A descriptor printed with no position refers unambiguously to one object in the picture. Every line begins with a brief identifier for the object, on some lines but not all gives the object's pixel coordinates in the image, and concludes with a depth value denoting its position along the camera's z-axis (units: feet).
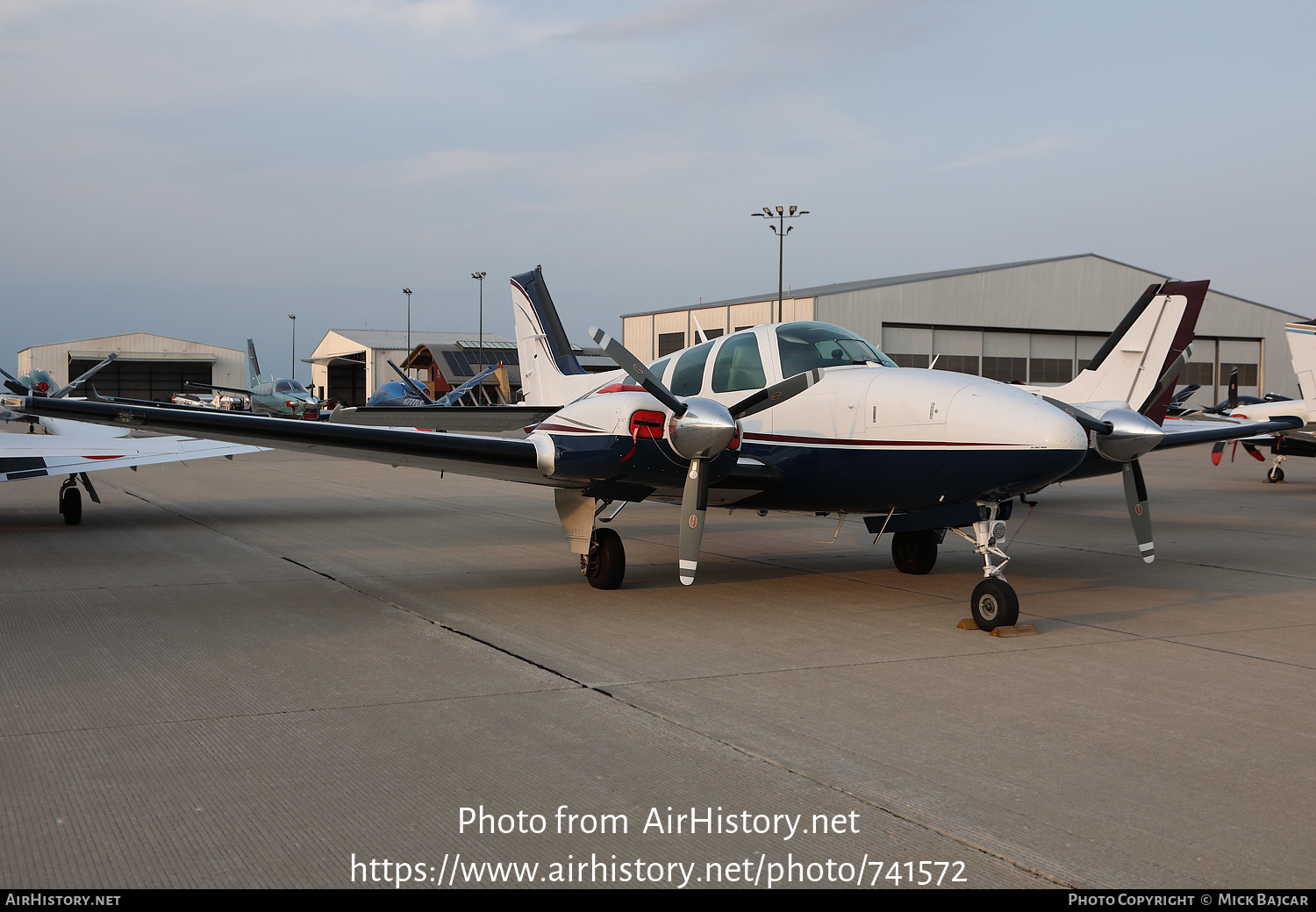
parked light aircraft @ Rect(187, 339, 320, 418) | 156.15
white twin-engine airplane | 25.09
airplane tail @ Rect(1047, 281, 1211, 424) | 47.06
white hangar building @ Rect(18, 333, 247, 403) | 310.45
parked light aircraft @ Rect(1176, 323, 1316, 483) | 73.10
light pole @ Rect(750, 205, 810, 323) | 141.69
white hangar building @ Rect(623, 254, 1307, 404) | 168.96
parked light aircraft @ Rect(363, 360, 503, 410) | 149.38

__AIM OF THE EXERCISE__
Please return the lines above exactly, with the pictures omitted.

__TASK RESPONSE__
A descriptor printed with no position refers unambiguously to one object in the picture. Every line begins with a brief identifier for the object, on some lines but not all gives the object's pixel coordinates in the image, and concludes with a depth value denoting its position along the camera's z-axis (units: feet).
parked light aircraft @ Rect(187, 339, 320, 418) | 156.15
white twin-engine airplane | 25.09
airplane tail @ Rect(1047, 281, 1211, 424) | 47.06
white hangar building @ Rect(18, 333, 247, 403) | 310.45
parked light aircraft @ Rect(1176, 323, 1316, 483) | 73.10
light pole @ Rect(750, 205, 810, 323) | 141.69
white hangar building @ Rect(623, 254, 1307, 404) | 168.96
parked light aircraft @ Rect(363, 360, 503, 410) | 149.38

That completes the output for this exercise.